Problem to solve
Convert the lines in the records between the line holding "بسیار خب، پیش" and the line holding "ابتدا به صفحه", inclusive, into a JSON list of strings, one string per line, leaving out blank lines.

Data supplied
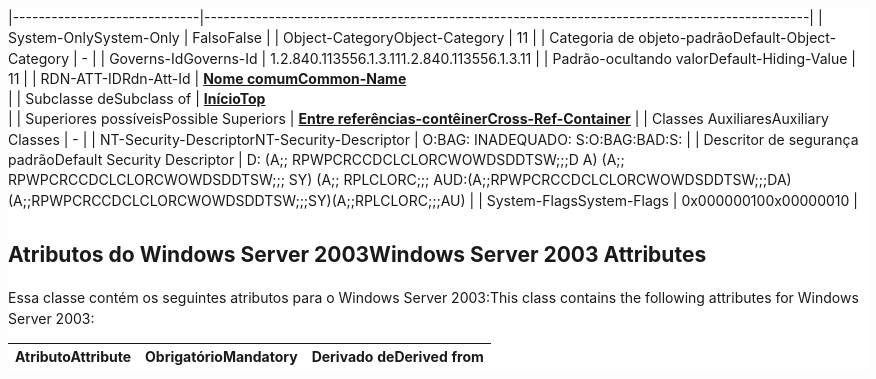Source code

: |-----------------------------|----------------------------------------------------------------------------------------------|
| <span data-ttu-id="b8419-400">System-Only</span><span class="sxs-lookup"><span data-stu-id="b8419-400">System-Only</span></span>                 | <span data-ttu-id="b8419-401">Falso</span><span class="sxs-lookup"><span data-stu-id="b8419-401">False</span></span>                                                                                        |
| <span data-ttu-id="b8419-402">Object-Category</span><span class="sxs-lookup"><span data-stu-id="b8419-402">Object-Category</span></span>             | <span data-ttu-id="b8419-403">1</span><span class="sxs-lookup"><span data-stu-id="b8419-403">1</span></span>                                                                                            |
| <span data-ttu-id="b8419-404">Categoria de objeto-padrão</span><span class="sxs-lookup"><span data-stu-id="b8419-404">Default-Object-Category</span></span>     | \-                                                                                           |
| <span data-ttu-id="b8419-405">Governs-Id</span><span class="sxs-lookup"><span data-stu-id="b8419-405">Governs-Id</span></span>                  | <span data-ttu-id="b8419-406">1.2.840.113556.1.3.11</span><span class="sxs-lookup"><span data-stu-id="b8419-406">1.2.840.113556.1.3.11</span></span>                                                                        |
| <span data-ttu-id="b8419-407">Padrão-ocultando valor</span><span class="sxs-lookup"><span data-stu-id="b8419-407">Default-Hiding-Value</span></span>        | <span data-ttu-id="b8419-408">1</span><span class="sxs-lookup"><span data-stu-id="b8419-408">1</span></span>                                                                                            |
| <span data-ttu-id="b8419-409">RDN-ATT-ID</span><span class="sxs-lookup"><span data-stu-id="b8419-409">Rdn-Att-Id</span></span>                  | [<span data-ttu-id="b8419-410">**Nome comum**</span><span class="sxs-lookup"><span data-stu-id="b8419-410">**Common-Name**</span></span>](a-cn.md)<br/>                                                       |
| <span data-ttu-id="b8419-411">Subclasse de</span><span class="sxs-lookup"><span data-stu-id="b8419-411">Subclass of</span></span>                 | [<span data-ttu-id="b8419-412">**Início**</span><span class="sxs-lookup"><span data-stu-id="b8419-412">**Top**</span></span>](c-top.md)<br/>                                                              |
| <span data-ttu-id="b8419-413">Superiores possíveis</span><span class="sxs-lookup"><span data-stu-id="b8419-413">Possible Superiors</span></span>          | [<span data-ttu-id="b8419-414">**Entre referências-contêiner**</span><span class="sxs-lookup"><span data-stu-id="b8419-414">**Cross-Ref-Container**</span></span>](c-crossrefcontainer.md)                                           |
| <span data-ttu-id="b8419-415">Classes Auxiliares</span><span class="sxs-lookup"><span data-stu-id="b8419-415">Auxiliary Classes</span></span>           | \-                                                                                           |
| <span data-ttu-id="b8419-416">NT-Security-Descriptor</span><span class="sxs-lookup"><span data-stu-id="b8419-416">NT-Security-Descriptor</span></span>      | <span data-ttu-id="b8419-417">O:BAG: INADEQUADO: S:</span><span class="sxs-lookup"><span data-stu-id="b8419-417">O:BAG:BAD:S:</span></span>                                                                                 |
| <span data-ttu-id="b8419-418">Descritor de segurança padrão</span><span class="sxs-lookup"><span data-stu-id="b8419-418">Default Security Descriptor</span></span> | <span data-ttu-id="b8419-419">D: (A;; RPWPCRCCDCLCLORCWOWDSDDTSW;;;D A) (A;; RPWPCRCCDCLCLORCWOWDSDDTSW;;; SY) (A;; RPLCLORC;;; AU</span><span class="sxs-lookup"><span data-stu-id="b8419-419">D:(A;;RPWPCRCCDCLCLORCWOWDSDDTSW;;;DA)(A;;RPWPCRCCDCLCLORCWOWDSDDTSW;;;SY)(A;;RPLCLORC;;;AU)</span></span> |
| <span data-ttu-id="b8419-420">System-Flags</span><span class="sxs-lookup"><span data-stu-id="b8419-420">System-Flags</span></span>                | <span data-ttu-id="b8419-421">0x00000010</span><span class="sxs-lookup"><span data-stu-id="b8419-421">0x00000010</span></span>                                                                                   |



## <a name="windows-server-2003-attributes"></a><span data-ttu-id="b8419-422">Atributos do Windows Server 2003</span><span class="sxs-lookup"><span data-stu-id="b8419-422">Windows Server 2003 Attributes</span></span>

<span data-ttu-id="b8419-423">Essa classe contém os seguintes atributos para o Windows Server 2003:</span><span class="sxs-lookup"><span data-stu-id="b8419-423">This class contains the following attributes for Windows Server 2003:</span></span>



| <span data-ttu-id="b8419-424">Atributo</span><span class="sxs-lookup"><span data-stu-id="b8419-424">Attribute</span></span>                                                                                               | <span data-ttu-id="b8419-425">Obrigatório</span><span class="sxs-lookup"><span data-stu-id="b8419-425">Mandatory</span></span> | <span data-ttu-id="b8419-426">Derivado de</span><span class="sxs-lookup"><span data-stu-id="b8419-426">Derived from</span></span>                                  |
|---------------------------------------------------------------------------------------------------------|-----------|-----------------------------------------------|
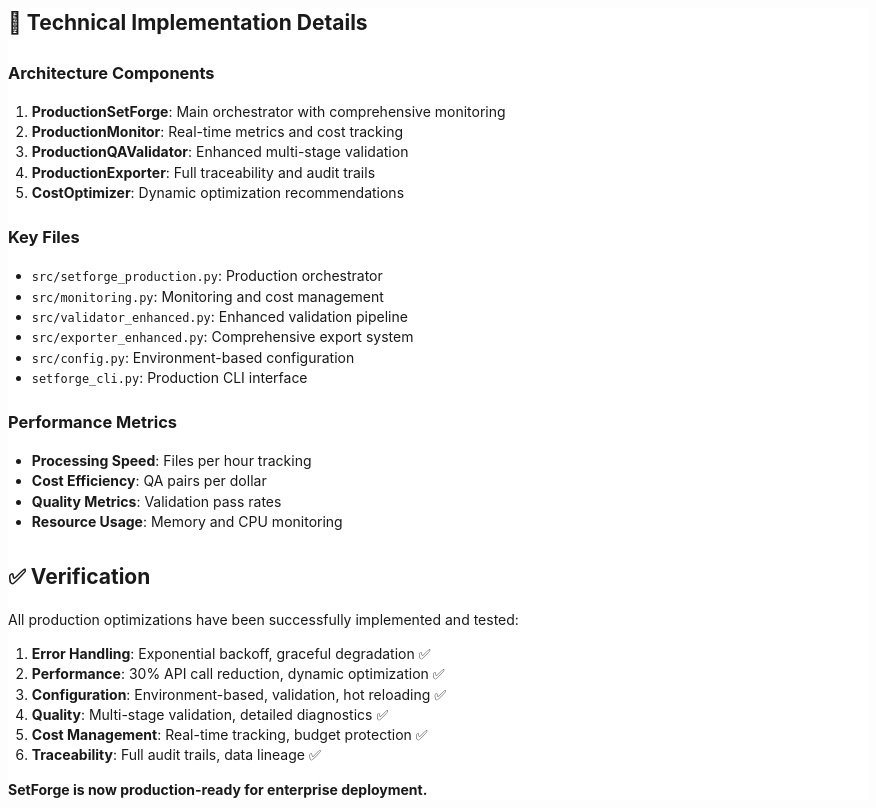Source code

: ## 🔧 Technical Implementation Details

### Architecture Components
1. **ProductionSetForge**: Main orchestrator with comprehensive monitoring
2. **ProductionMonitor**: Real-time metrics and cost tracking
3. **ProductionQAValidator**: Enhanced multi-stage validation
4. **ProductionExporter**: Full traceability and audit trails
5. **CostOptimizer**: Dynamic optimization recommendations

### Key Files
- `src/setforge_production.py`: Production orchestrator
- `src/monitoring.py`: Monitoring and cost management
- `src/validator_enhanced.py`: Enhanced validation pipeline
- `src/exporter_enhanced.py`: Comprehensive export system
- `src/config.py`: Environment-based configuration
- `setforge_cli.py`: Production CLI interface

### Performance Metrics
- **Processing Speed**: Files per hour tracking
- **Cost Efficiency**: QA pairs per dollar
- **Quality Metrics**: Validation pass rates
- **Resource Usage**: Memory and CPU monitoring

## ✅ Verification

All production optimizations have been successfully implemented and tested:

1. **Error Handling**: Exponential backoff, graceful degradation ✅
2. **Performance**: 30% API call reduction, dynamic optimization ✅
3. **Configuration**: Environment-based, validation, hot reloading ✅
4. **Quality**: Multi-stage validation, detailed diagnostics ✅
5. **Cost Management**: Real-time tracking, budget protection ✅
6. **Traceability**: Full audit trails, data lineage ✅

**SetForge is now production-ready for enterprise deployment.**
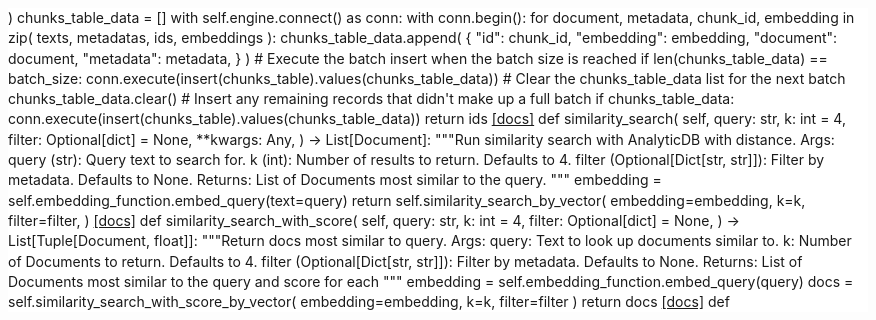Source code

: )                  chunks_table_data = []             with self.engine.connect() as conn:                 with conn.begin():                     for document, metadata, chunk_id, embedding in zip(                         texts, metadatas, ids, embeddings                     ):                         chunks_table_data.append(                             {                                 "id": chunk_id,                                 "embedding": embedding,                                 "document": document,                                 "metadata": metadata,                             }                         )                              # Execute the batch insert when the batch size is reached                         if len(chunks_table_data) == batch_size:                             conn.execute(insert(chunks_table).values(chunks_table_data))                             # Clear the chunks_table_data list for the next batch                             chunks_table_data.clear()                          # Insert any remaining records that didn't make up a full batch                     if chunks_table_data:                         conn.execute(insert(chunks_table).values(chunks_table_data))                  return ids                                        [[docs]](https://python.langchain.com/api_reference/community/vectorstores/langchain_community.vectorstores.relyt.Relyt.html#langchain_community.vectorstores.relyt.Relyt.similarity_search)         def similarity_search(             self,             query: str,             k: int = 4,             filter: Optional[dict] = None,             **kwargs: Any,         ) -> List[Document]:             """Run similarity search with AnalyticDB with distance.                  Args:                 query (str): Query text to search for.                 k (int): Number of results to return. Defaults to 4.                 filter (Optional[Dict[str, str]]): Filter by metadata. Defaults to None.                  Returns:                 List of Documents most similar to the query.             """             embedding = self.embedding_function.embed_query(text=query)             return self.similarity_search_by_vector(                 embedding=embedding,                 k=k,                 filter=filter,             )                                        [[docs]](https://python.langchain.com/api_reference/community/vectorstores/langchain_community.vectorstores.relyt.Relyt.html#langchain_community.vectorstores.relyt.Relyt.similarity_search_with_score)         def similarity_search_with_score(             self,             query: str,             k: int = 4,             filter: Optional[dict] = None,         ) -> List[Tuple[Document, float]]:             """Return docs most similar to query.                  Args:                 query: Text to look up documents similar to.                 k: Number of Documents to return. Defaults to 4.                 filter (Optional[Dict[str, str]]): Filter by metadata. Defaults to None.                  Returns:                 List of Documents most similar to the query and score for each             """             embedding = self.embedding_function.embed_query(query)             docs = self.similarity_search_with_score_by_vector(                 embedding=embedding, k=k, filter=filter             )             return docs                                        [[docs]](https://python.langchain.com/api_reference/community/vectorstores/langchain_community.vectorstores.relyt.Relyt.html#langchain_community.vectorstores.relyt.Relyt.similarity_search_with_score_by_vector)         def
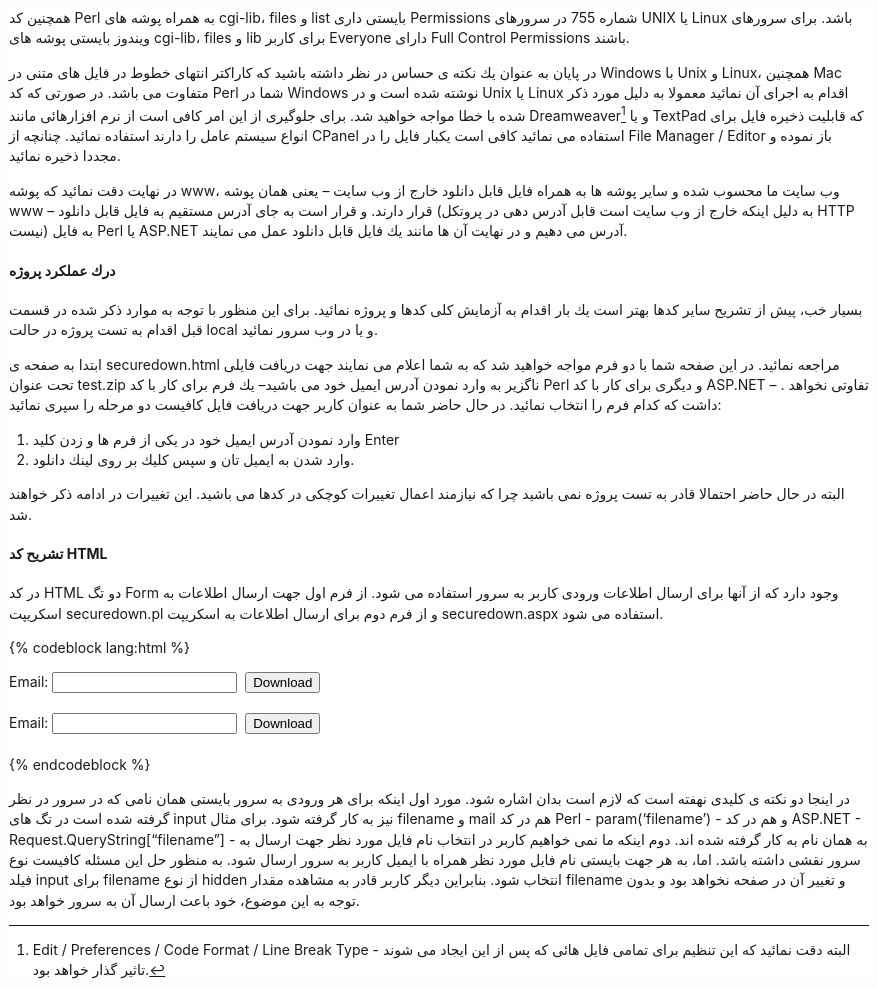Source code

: همچنین كد Perl به همراه پوشه های cgi-lib، files و list بایستی داری Permissions شماره 755  در سرورهای UNIX یا Linux باشد. برای سرورهای ویندوز بایستی پوشه های cgi-lib، files و lib برای كاربر Everyone دارای Full Control Permissions باشند.

در پایان به عنوان یك نكته ی حساس در نظر داشته باشید كه كاراكتر انتهای خطوط در فایل های متنی در Windows با Unix و Linux، همچنین Mac متفاوت می باشد. در صورتی كه كد Perl شما در Windows نوشته شده است و در Unix یا Linux اقدام به اجرای آن نمائید معمولا به دلیل مورد ذكر شده با خطا مواجه خواهید شد. برای جلوگیری از این امر كافی است از نرم افزارهائی مانند Dreamweaver[^3] و یا TextPad كه قابلیت ذخیره فایل برای انواع سیستم عامل را دارند استفاده نمائید. چنانچه از CPanel استفاده می نمائید كافی است یكبار فایل را در File Manager / Editor  باز نموده و مجددا ذخیره نمائید.

در نهایت دقت نمائید كه پوشه www، وب سایت ما محسوب شده و سایر پوشه ها به همراه فایل قابل دانلود خارج از وب سایت – یعنی همان پوشه www –  قرار دارند. و قرار است به جای آدرس مستقیم به فایل قابل دانلود (به دلیل اینكه خارج از وب سایت است قابل آدرس دهی در پروتكل HTTP نیست) به فایل Perl یا ASP.NET آدرس می دهیم و در نهایت آن ها مانند یك فایل قابل دانلود عمل می نمایند.

#### درك عملكرد پروژه ####

بسیار خب، پیش از تشریح سایر كدها بهتر است یك بار اقدام به آزمایش كلی كدها و پروژه نمائید. برای این منظور با توجه به موارد ذكر شده در قسمت قبل اقدام به تست پروژه در حالت local و یا در وب سرور نمائید.

ابتدا به صفحه ی securedown.html مراجعه نمائید. در این صفحه شما با دو فرم مواجه خواهید شد كه به شما اعلام می نمایند جهت دریافت فایلی تحت عنوان test.zip ناگزیر به وارد نمودن آدرس ایمیل خود می باشید– یك فرم برای كار با كد Perl و دیگری برای كار با كد ASP.NET – . تفاوتی نخواهد داشت كه كدام فرم را انتخاب نمائید. در حال حاضر شما به عنوان كاربر جهت دریافت فایل كافیست دو مرحله را سپری نمائید:

1.	وارد نمودن آدرس ایمیل خود در یكی از فرم ها و زدن كلید Enter
2.	وارد شدن به ایمیل تان و سپس كلیك بر روی لینك دانلود.

البته در حال حاضر احتمالا قادر به تست پروژه نمی باشید چرا كه نیازمند اعمال تغییرات كوچكی در كدها می باشید. این تغییرات در ادامه ذكر خواهند شد.

#### تشریح كد HTML ####

در كد HTML دو تگ Form وجود دارد كه از آنها برای ارسال اطلاعات ورودی كاربر به سرور استفاده می شود. از فرم اول جهت ارسال اطلاعات به اسكریپت securedown.pl و از فرم دوم برای ارسال اطلاعات به اسكریپت securedown.aspx استفاده می شود.

{% codeblock lang:html %}
<form action="securedown.pl" method="get">
    <input type="hidden" name="filename" value="test.zip" />
    Email: <input type="text" name="mail" />
    &nbsp;<input type="submit" value="Download" /><br /><br />
</form>
<form action="securedown.aspx" method="get">
    <input type="hidden" name="filename" value="test.zip" />
    Email: <input type="text" name="mail" />
    &nbsp;<input type="submit" value="Download" /><br /><br />
</form>
{% endcodeblock %}

در اینجا دو نكته ی كلیدی نهفته است كه لازم است بدان اشاره شود. مورد اول اینكه برای هر ورودی به سرور بایستی همان نامی كه در سرور در نظر گرفته شده است در تگ های input نیز به كار گرفته شود. برای مثال filename و mail هم در كد Perl - param(‘filename’) -  و هم در كد ASP.NET  - Request.QueryString[“filename”] -  به همان نام به كار گرفته شده اند. دوم اینكه ما نمی خواهیم كاربر در انتخاب نام فایل مورد نظر جهت ارسال به سرور نقشی داشته باشد. اما، به هر جهت بایستی نام فایل مورد نظر همراه با ایمیل كاربر به سرور ارسال شود. به منظور حل این مسئله كافیست نوع فیلد input برای filename از نوع hidden انتخاب شود. بنابراین دیگر كاربر قادر به مشاهده مقدار filename و تغییر آن در صفحه نخواهد بود و بدون توجه به این موضوع، خود باعث ارسال آن به سرور خواهد بود.


[^1]: تمامی كدهای استفاده شده در این مقاله در انتهای مطلب در قالب یک فایل فشرده قابل دریافت می باشد.
[^2]:  نرم افزاری Open Source جهت اجرای نرم افزارهای Desktop و Web تحت تكنولوژی .NET در سیستم عامل های Mac OS X, UNIX, Linux, Solaris و Windows به نشانی [http://www.mono-project.com/](http://www.mono-project.com/)، كه توسط Novell پشتیبانی می شود.
[^3]: Edit / Preferences / Code Format / Line Break Type  - البته دقت نمائید كه این تنظیم برای تمامی فایل هائی كه پس از این ایجاد می شوند تاثیر گذار خواهد بود.
[^4]: Multipurpose Internet Mail Extensions - اعلان نوع سند كه آن را به مرورگر معرفی می نماید.
[^5]: شرح تمامي توابع دست ساز در ادامه خواهد آمد.
[^6]: براي ديدن ليست كاملي از اين MIME ها به آدرس [http://www.webmaster-toolkit.com/mime-types.shtml](http://www.webmaster-toolkit.com/mime-types.shtml) مراجعه نمائيد.
[^7]: Relative
[^8]: Absolute
[^9]: اين سرويس از اوائل فوريه 2007 بدون دعوت نامه قابل دسترس مي باشد. جهت دريافت يك اكانت Gmail مي توانيد به آدرس [https://mail.google.com/](https://mail.google.com/) مراجعه نمائيد.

Response below
[
  "بسیار خب، پیش از تشریح سایر كدها بهتر است یك بار اقدام به آزمایش كلی كدها و پروژه نمائید. برای این منظور با توجه به موارد ذكر شده در قسمت قبل اقدام به تست پروژه در حالت local و یا در وب سرور نمائید.",
  "ابتدا به صفحه ی securedown.html مراجعه نمائید. در این صفحه شما با دو فرم مواجه خواهید شد كه به شما اعلام می نمایند جهت دریافت فایلی تحت عنوان test.zip ناگزیر به وارد نمودن آدرس ایمیل خود می باشید– یك فرم برای كار با كد Perl و دیگری برای كار با كد ASP.NET – . تفاوتی نخواهد داشت كه كدام فرم را انتخاب نمائید. در حال حاضر شما به عنوان كاربر جهت دریافت فایل كافیست دو مرحله را سپری نمائید:"
]